Что сделать:
Проверьте, согласуются ли с отрывком о пуме три утверждения ниже. На каждое ответьте «да» или «нет» и приведите дословно слова отрывка, которые это решают.
1. Ягуара на языке кечуа называют просто пумой.
2. Крабоядного енота в Авиле называют руна пума.
3. Руна относятся к ягуарам как к существам, лишенным души.

На языке кечуа пума значит просто «хищник». Например, крабоядного енота[66], чей рацион включает, среди прочего, ракообразных и моллюсков, в Авиле называют чуру пума, то есть хищник, охотящийся на улиток. Поскольку ягуар является квинтэссенцией хищничества, его называют просто пумой. Руна, выжившие после встречи с таким хищником, по определению становятся руна пума, или ягуарами-оборотнями (понятие «руна» – не только этноним: оно также означает «человек» [см. Главу 6]). Следовательно, для выживания необходимо, чтобы пума не увидела в тебе добычу. Однако при встрече с ней человек также становится другим видом существа, то есть пумой. Этот новообретенный статус переносится на другие ситуации и создает новые возможности.
Пума – это относительная (реляционная) категория, в этом случае весьма похожая на местоимения я и ты (см. Главу 6). То, что мы можем стать пумой, взглянув на нее в ответ, говорит о том, что мы оба являемся видами «я», то есть видами личности. Руна, как и прочие жители Амазонии, относятся к ягуарам и многим другим нечеловеческим существам как к значащим самостям, обладающим интенцией и душой. Пользуясь недавно реанимированным термином, можно сказать, что они являются анимистами; они считают нечеловеческих существ одушевленными – или, другими словами, личностями.
Современные теории анимизма, разрабатываемые такими учеными, как Дескола (2005) и Вивейруш де Кастру (1998), весьма отличаются от предшествующих им социально-эволюционистских и порой откровенно расистских версий и становятся важным подспорьем в критике западных механистических репрезентаций природы. Однако исследователей, подвергающих критике способы репрезентации природы «Западом», интересует лишь то, почему люди из других сообществ считают нечеловеческие существа одушевленными. В этом отношении такие подходы продолжают классическую традицию в исследованиях анимизма, представленную, например, в труде Леви-Брюля под названием «Первобытное мышление» (1926). Случай ягуара затрудняет этот проект: если ягуар репрезентирует человека, то вопрос нельзя свести лишь к тому, почему некоторые люди репрезентируют ягуара таким образом.

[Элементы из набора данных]
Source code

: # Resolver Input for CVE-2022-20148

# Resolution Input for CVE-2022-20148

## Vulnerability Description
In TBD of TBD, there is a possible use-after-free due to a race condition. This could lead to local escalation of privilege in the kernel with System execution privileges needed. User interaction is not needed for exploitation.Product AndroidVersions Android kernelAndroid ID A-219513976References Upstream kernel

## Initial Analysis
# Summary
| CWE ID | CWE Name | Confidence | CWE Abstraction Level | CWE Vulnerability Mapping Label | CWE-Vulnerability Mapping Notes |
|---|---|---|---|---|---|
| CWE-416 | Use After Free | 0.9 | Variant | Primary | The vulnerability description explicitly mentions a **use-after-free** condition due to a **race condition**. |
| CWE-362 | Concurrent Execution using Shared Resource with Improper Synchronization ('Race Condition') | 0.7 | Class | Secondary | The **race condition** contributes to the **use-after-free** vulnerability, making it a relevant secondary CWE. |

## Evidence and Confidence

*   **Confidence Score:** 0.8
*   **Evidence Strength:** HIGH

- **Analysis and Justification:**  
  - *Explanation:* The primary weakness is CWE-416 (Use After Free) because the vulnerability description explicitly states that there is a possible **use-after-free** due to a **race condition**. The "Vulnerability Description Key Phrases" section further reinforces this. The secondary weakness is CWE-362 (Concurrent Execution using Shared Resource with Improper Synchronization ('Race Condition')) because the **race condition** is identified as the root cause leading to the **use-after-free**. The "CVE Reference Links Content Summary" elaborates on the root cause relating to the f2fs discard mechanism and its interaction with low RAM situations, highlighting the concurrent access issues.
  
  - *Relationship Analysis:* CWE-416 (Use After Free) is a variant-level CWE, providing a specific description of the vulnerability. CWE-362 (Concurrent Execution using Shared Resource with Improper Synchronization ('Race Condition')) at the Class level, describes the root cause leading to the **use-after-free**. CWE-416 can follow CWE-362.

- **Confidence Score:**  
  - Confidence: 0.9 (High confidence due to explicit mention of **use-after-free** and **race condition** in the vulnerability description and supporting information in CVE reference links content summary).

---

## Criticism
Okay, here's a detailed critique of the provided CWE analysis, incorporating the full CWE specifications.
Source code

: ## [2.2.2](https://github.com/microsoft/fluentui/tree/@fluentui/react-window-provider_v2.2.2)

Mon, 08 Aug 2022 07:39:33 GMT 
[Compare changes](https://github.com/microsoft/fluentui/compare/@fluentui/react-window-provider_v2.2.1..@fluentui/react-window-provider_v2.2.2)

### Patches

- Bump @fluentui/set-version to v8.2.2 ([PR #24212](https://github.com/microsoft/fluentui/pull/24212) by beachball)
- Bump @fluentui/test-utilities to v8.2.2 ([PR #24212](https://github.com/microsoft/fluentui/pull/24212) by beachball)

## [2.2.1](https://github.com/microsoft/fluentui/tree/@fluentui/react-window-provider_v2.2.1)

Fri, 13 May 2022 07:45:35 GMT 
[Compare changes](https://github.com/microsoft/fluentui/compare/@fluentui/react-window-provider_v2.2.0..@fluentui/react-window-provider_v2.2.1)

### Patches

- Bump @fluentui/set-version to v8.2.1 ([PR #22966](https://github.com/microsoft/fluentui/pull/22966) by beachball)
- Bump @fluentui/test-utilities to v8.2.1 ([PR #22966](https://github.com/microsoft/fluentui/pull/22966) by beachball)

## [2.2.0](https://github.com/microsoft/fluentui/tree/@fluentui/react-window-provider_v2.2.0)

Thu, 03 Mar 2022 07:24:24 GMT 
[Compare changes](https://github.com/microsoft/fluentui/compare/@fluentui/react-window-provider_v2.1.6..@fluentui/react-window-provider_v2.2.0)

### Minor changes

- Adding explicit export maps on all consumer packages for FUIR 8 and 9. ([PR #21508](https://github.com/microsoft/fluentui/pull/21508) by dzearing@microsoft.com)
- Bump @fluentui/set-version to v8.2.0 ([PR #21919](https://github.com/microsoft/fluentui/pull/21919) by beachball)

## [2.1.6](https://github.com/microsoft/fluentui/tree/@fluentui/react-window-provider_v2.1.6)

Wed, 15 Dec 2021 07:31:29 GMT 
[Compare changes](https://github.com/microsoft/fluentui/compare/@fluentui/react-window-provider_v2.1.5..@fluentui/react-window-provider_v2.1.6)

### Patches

Ответ ниже:
1. Да: «Поскольку ягуар является квинтэссенцией хищничества, его называют просто пумой».
2. Нет: «в Авиле называют чуру пума, то есть хищник, охотящийся на улиток».
3. Нет: «относятся к ягуарам и многим другим нечеловеческим существам как к значащим самостям, обладающим интенцией и душой».